Required action 1:
Write out the passage from the post about women in the Civil War, from "This post contributed" to "Civil War (1861–65).".

Document extract:
Start of Block

This post contributed by Elizabeth Nosari, Nau Project Archivist at the Albert and Shirley Small Special Collections Library. Her work involves processing the John L. Nau III Civil War History Collection, which includes correspondence, diaries, photographs, military records, currency, and printed materials relating to the American Civil War (1861–65).  

Popular notions of women during the Civil War center on self-sacrificing nurses, romantic spies, or brave ladies maintaining the home front in the absence of their men. This conventional picture of gender roles does not tell the entire story, however. Men were not the only ones to march off to war. Women bore arms and charged into battle, too.

End of Block

Data to examine:
Start of Block

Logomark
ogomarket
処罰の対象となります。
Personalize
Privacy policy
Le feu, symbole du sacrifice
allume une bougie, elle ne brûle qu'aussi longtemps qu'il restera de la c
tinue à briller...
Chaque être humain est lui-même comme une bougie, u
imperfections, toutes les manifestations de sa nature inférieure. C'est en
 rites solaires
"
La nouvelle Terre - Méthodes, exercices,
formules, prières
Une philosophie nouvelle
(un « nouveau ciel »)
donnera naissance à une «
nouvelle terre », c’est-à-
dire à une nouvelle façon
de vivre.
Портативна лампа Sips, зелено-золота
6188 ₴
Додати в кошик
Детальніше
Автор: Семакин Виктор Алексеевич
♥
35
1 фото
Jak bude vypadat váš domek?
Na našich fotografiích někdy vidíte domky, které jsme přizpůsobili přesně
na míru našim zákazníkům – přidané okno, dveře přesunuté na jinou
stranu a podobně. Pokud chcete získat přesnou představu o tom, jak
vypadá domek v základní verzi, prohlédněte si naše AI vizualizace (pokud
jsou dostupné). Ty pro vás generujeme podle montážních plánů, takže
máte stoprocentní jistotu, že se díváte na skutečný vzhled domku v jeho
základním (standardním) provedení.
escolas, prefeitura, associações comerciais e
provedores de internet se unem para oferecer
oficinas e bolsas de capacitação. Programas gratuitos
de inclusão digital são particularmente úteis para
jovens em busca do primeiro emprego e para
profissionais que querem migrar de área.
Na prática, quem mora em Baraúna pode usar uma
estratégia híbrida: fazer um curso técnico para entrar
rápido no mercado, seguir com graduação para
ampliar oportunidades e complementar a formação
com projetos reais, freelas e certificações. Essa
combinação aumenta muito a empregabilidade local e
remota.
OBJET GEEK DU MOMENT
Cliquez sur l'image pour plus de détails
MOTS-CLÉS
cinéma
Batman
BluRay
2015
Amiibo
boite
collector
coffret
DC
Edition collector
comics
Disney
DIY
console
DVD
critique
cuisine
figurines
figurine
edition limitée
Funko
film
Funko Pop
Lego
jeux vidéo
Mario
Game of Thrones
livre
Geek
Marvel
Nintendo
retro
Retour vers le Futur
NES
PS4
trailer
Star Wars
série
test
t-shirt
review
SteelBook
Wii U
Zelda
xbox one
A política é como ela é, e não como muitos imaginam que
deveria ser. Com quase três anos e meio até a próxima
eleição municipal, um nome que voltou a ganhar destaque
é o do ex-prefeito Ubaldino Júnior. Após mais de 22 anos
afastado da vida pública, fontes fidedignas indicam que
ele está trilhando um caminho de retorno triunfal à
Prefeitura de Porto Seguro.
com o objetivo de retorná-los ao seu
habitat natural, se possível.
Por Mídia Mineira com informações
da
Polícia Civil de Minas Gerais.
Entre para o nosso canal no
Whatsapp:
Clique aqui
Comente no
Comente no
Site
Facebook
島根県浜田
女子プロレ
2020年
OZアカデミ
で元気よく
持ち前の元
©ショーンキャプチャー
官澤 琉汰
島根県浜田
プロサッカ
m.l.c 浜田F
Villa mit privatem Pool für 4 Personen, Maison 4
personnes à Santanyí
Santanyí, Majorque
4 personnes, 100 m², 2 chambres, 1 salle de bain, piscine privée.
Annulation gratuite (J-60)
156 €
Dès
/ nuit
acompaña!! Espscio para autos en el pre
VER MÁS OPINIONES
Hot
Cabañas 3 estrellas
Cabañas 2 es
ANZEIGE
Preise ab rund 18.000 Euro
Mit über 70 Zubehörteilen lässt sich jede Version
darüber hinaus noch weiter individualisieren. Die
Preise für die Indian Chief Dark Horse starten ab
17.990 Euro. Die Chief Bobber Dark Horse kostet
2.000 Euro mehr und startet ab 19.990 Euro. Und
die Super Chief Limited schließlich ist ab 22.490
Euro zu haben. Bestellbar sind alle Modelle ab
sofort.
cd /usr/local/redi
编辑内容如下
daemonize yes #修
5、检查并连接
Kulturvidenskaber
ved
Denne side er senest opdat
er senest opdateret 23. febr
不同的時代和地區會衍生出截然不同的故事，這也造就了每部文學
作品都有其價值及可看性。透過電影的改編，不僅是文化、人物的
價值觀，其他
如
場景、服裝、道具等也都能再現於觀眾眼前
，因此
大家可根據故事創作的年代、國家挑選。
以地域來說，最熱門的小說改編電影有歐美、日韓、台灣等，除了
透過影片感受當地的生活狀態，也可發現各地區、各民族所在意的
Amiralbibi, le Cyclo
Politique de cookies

End of Block

Required action 2:
Give again, word for word, the lines from the start of the listing through the line containing "estratégia híbrida: fazer".

Answer section 1:
This post contributed by Elizabeth Nosari, Nau Project Archivist at the Albert and Shirley Small Special Collections Library. Her work involves processing the John L. Nau III Civil War History Collection, which includes correspondence, diaries, photographs, military records, currency, and printed materials relating to the American Civil War (1861–65).

Answer section 2:
Logomark
ogomarket
処罰の対象となります。
Personalize
Privacy policy
Le feu, symbole du sacrifice
allume une bougie, elle ne brûle qu'aussi longtemps qu'il restera de la c
tinue à briller...
Chaque être humain est lui-même comme une bougie, u
imperfections, toutes les manifestations de sa nature inférieure. C'est en
 rites solaires
"
La nouvelle Terre - Méthodes, exercices,
formules, prières
Une philosophie nouvelle
(un « nouveau ciel »)
donnera naissance à une «
nouvelle terre », c’est-à-
dire à une nouvelle façon
de vivre.
Портативна лампа Sips, зелено-золота
6188 ₴
Додати в кошик
Детальніше
Автор: Семакин Виктор Алексеевич
♥
35
1 фото
Jak bude vypadat váš domek?
Na našich fotografiích někdy vidíte domky, které jsme přizpůsobili přesně
na míru našim zákazníkům – přidané okno, dveře přesunuté na jinou
stranu a podobně. Pokud chcete získat přesnou představu o tom, jak
vypadá domek v základní verzi, prohlédněte si naše AI vizualizace (pokud
jsou dostupné). Ty pro vás generujeme podle montážních plánů, takže
máte stoprocentní jistotu, že se díváte na skutečný vzhled domku v jeho
základním (standardním) provedení.
escolas, prefeitura, associações comerciais e
provedores de internet se unem para oferecer
oficinas e bolsas de capacitação. Programas gratuitos
de inclusão digital são particularmente úteis para
jovens em busca do primeiro emprego e para
profissionais que querem migrar de área.
Na prática, quem mora em Baraúna pode usar uma
estratégia híbrida: fazer um curso técnico para entrar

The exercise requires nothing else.